Mary Cushin: What way could he go to America and he having no means in his hand? There’s himself and myself to make the voyage and the little one-een at home.
Mary Cahel: I would sooner to sell the holding than to ask for the price paid for blood. There’ll be money enough for the two of you to settle your debts and to go.
Mary Cushin: And what would yourself be doing and we to go over the sea? It is not among the neighbours you would wish to be ending your days.
Mary Cahel: I am thinking there is no one would know me in the workhouse at Oughterard. I wonder could I go in there, and I not to give them my name?
Mary Cushin: Ah, don’t be talking foolishness. What way could I bring the child? Sure he’s hardly out of the cradle; he’d be lost out there in the States.
Mary Cahel: I could bring him into the workhouse, I to give him some other name. You could send for him when you’d be settled or have some place of your own.
Mary Cushin: It is very cold at the dawn.

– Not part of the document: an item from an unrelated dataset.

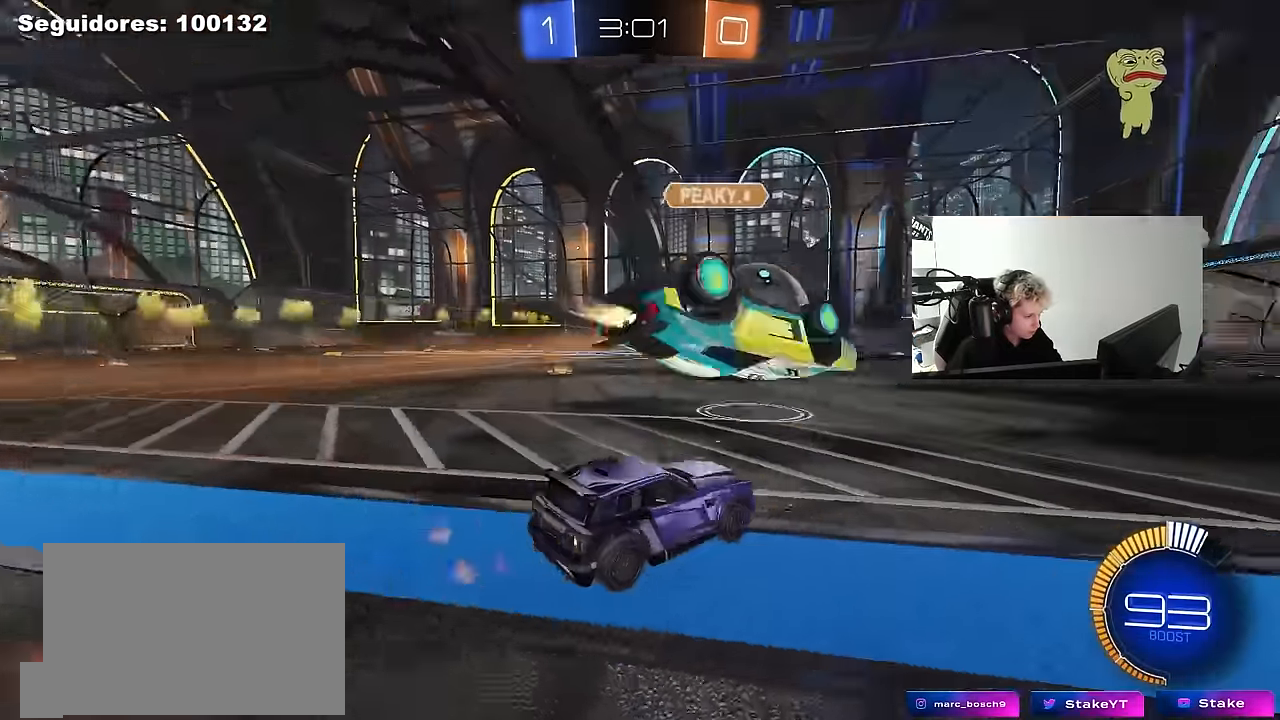
{"keys": ["w"], "mouse": [], "mouse_move": "still", "events": [[217, "d", "down"], [217, "mouse_left", "up"], [350, "d", "up"]]}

It is time for them open the door. I wish I had brought a potato or a bit of a cake or of bread.
Mary Cahel: I’m in dread of it being opened and not knowing what will we hear. The night that Denis was taken he had a great cold and a cough.
Mary Cushin: I think I hear some person coming. There’s a sound like the rattling of keys. God and His Mother protect us! I’m in dread of being found here at all!
(The gate is opened, and the Gatekeeper is seen with a lantern in his hand.)